**What is expected:** Please continue the Commander review of Dominaria's multicolor and artifact legends, picking up after its last sentence.

This is a continuation of my Dominaria legends review, part one was all of the mono-colored creatures and legends, and I will finish with multicolor and and artifacts/colorless in this article. In case you need a reminder, these rating are based on EDH/Commander, and also include non-creature legendaries, such as the new legendary sorceries, planeswalkers and on this page, artifacts.
If you’re familiar with LSV’s set reviews on ChannelFireball, I will be using a similar scale to describe the value of the card. 5.0 will be the highest rank, reserved for legends that have strong “enter the battlefield” (ETB) effects or enough impact on the board to win the game within a few turns. A rank of 3-4 will be a strong card, like the new Jhoira, who has a good amount of utility to offer, but can’t win the game on her own. Cards that have a 1 or 2 are unlikely to have enough presence on the board to be worth including, but could still find a home in the right tribal deck or with enough combo pieces.
In the future I may update this section with specific examples of cards I consider a 5, 4, 3, etc., but here we’ll just be moving through multicolor alphabetically, followed by colorless and artifacts.
Wizards are getting some great new tools in Dominaria with legends like Naban and Naru Meha (both mono-blue), and I like that Adeliz takes a bit of a different direction by pushing the tribe into more aggressive territory. While I am wary about any one tribe being able to effectively use any strategy, I think the type of U/R deck Adeliz would fit in requires a delicate balance of creatures and spells. Adeliz very well could make a case for a strong U/R commander with the right support, and her ability to turn your whole board into giants after a few spells each turn makes her a threat at any point in the game.
3.5 / 5
While a reliable source of lifelink can make a for a great tron commander, Arvad will likely struggle to make much of an impact early with only three native Power/Toughness and a converted mana cost of five. The problem with his ability to buff legends is that even with a high number of them in your deck, only granting +2/+2 and no other combat ability is a hard sell. Yes, Arvad can give you some extra life and he will take out most creatures with his deathtouch, but there’s not many archetypes where I wouldn’t rather run other anthem effects – and if I am I would rather create tokens and go wide than buff a couple of legends.
1.5 / 5
Aryel does offer a pretty good amount of utility, and having vigilance means you can still get in an attack and then preferably leave mana up until an opponent’s turn to see if you’ll need to block and/or activate one of her abilities. The problem you would have in playing Aryel is she’s relatively slow to affect the board, only being able to create or kill one creature each turn. You can still gain some incremental advantages over the course of the game, so I could see including this in some W/B decks, but there are many stronger commanders, though not many W/B knights so here’s one for the people who wanted one.

**Extracted information:**

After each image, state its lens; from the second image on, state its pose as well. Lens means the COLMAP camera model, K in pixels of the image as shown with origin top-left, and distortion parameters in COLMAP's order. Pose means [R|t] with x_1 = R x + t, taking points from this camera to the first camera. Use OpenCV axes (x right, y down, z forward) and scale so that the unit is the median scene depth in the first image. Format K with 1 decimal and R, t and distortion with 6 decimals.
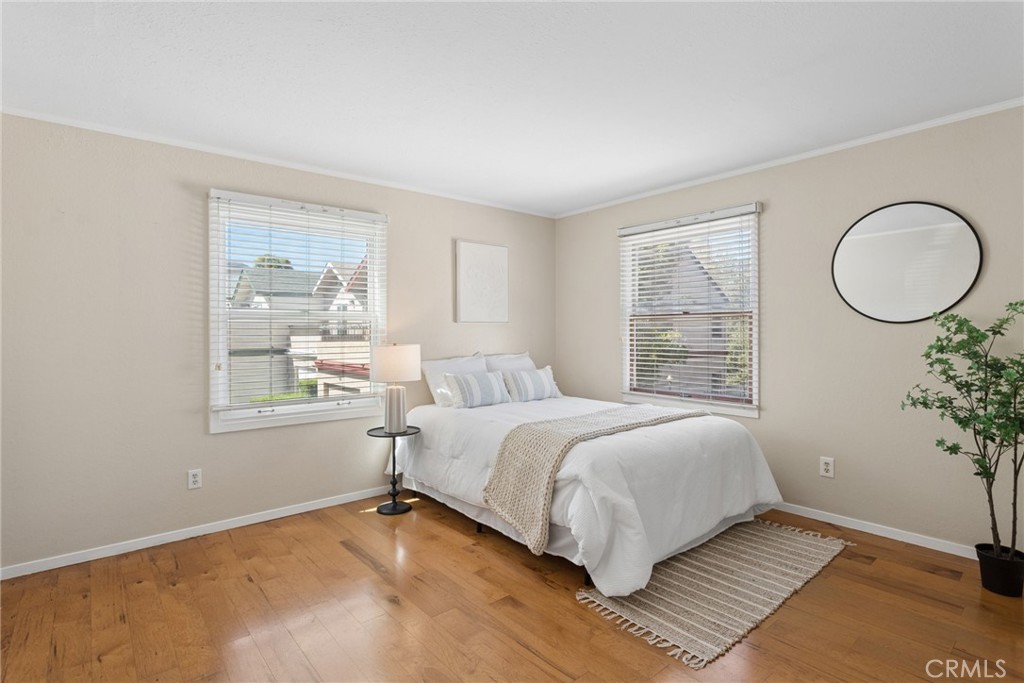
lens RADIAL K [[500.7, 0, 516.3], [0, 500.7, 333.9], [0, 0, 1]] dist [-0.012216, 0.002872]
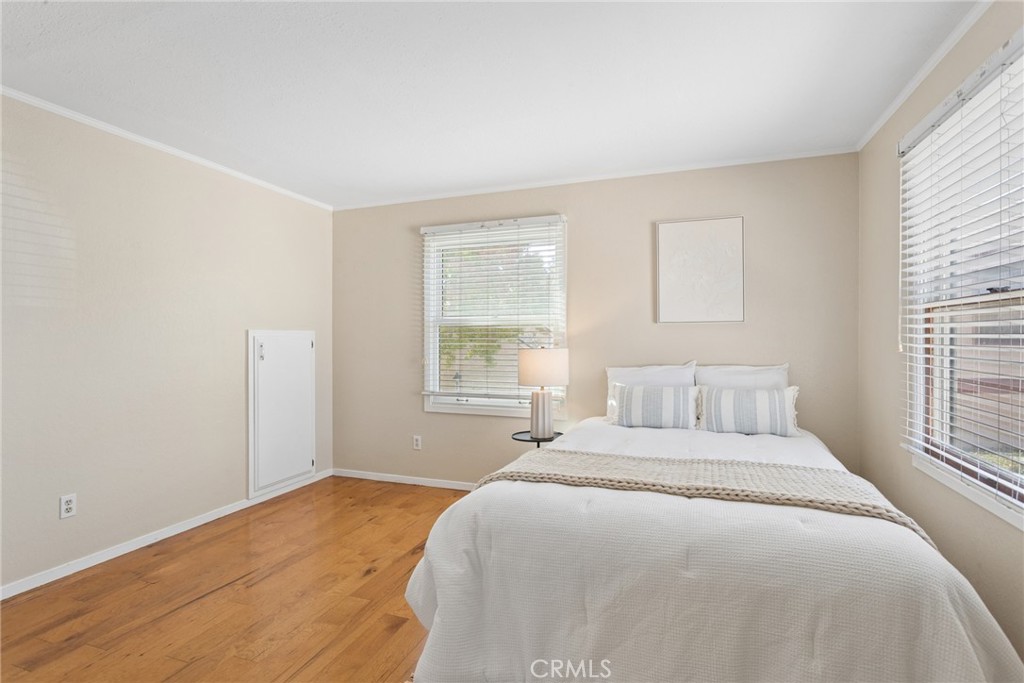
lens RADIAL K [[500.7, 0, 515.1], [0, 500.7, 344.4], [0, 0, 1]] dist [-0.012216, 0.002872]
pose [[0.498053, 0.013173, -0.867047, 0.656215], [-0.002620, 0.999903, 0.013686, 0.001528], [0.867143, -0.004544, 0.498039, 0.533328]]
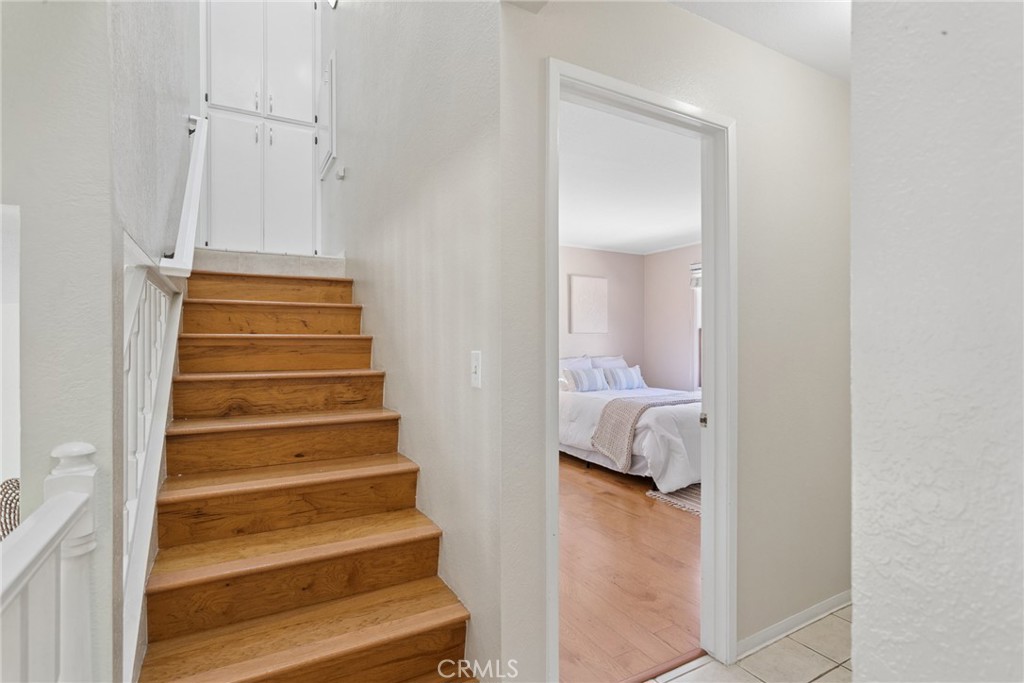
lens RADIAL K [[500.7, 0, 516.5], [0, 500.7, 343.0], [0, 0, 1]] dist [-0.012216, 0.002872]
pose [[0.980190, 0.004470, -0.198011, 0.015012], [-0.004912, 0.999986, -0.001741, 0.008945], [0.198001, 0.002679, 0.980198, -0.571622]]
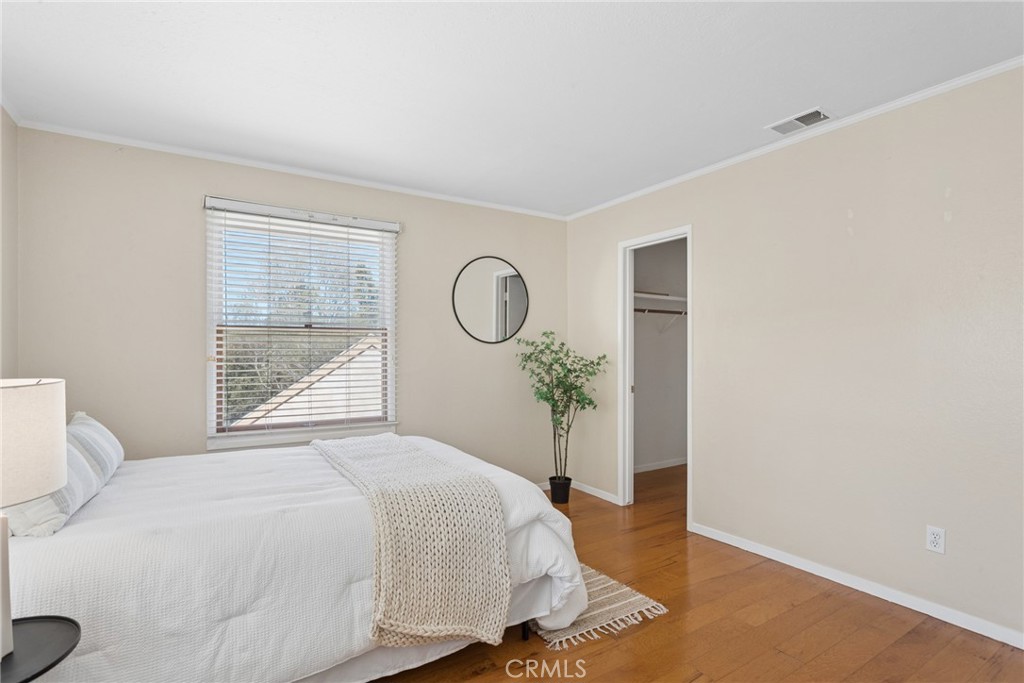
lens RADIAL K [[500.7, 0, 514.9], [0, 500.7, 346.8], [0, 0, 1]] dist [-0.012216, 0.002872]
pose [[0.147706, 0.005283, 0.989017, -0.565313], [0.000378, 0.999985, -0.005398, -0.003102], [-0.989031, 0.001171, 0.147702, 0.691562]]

**Written reply:**
3 / 5
The haste is the biggest upside to this Darigaaz for me, and while new Darigaaz looks like a bomb in limited or standard, this is likely not worth your time in EDH. Three turns will be a long time to wait for Darigaaz to return if you and your opponents already have seven mana, since there are many bombs that can end the game or lock down the board for 7+ mana. Sadly for dragon lovers, the original Darigaaz was already one of the weaker primordial dragons in terms of his attack trigger, and this Darigaaz is essentially just a big flier. Jund dragons may be flavorful, but many dragons decks are already playing Scion or the Ur-Dragon itself, and regressing to three colors would be missing out on some of the stronger utility those decks have become accustomed to.
1 / 5
Often in EDH decks that are capable of replaying cards from the graveyard treat this zone as a second hand. The problem I have with Garna is even if you focused on weakness effects or damaging each creature to wipe the board and get your creature back, it’s only to your hand. You will still have to replay everything you lost slowly, and your opponents will likely have some form of recursion to replay a creature from their grave on pace with you. Many of the uncommon legendaries in Dominaria have abilities of an appropriate level of power and complexity for their rarity, so while Garna may be a neat trick in other formats, I don’t think this makes the cut in most EDH decks.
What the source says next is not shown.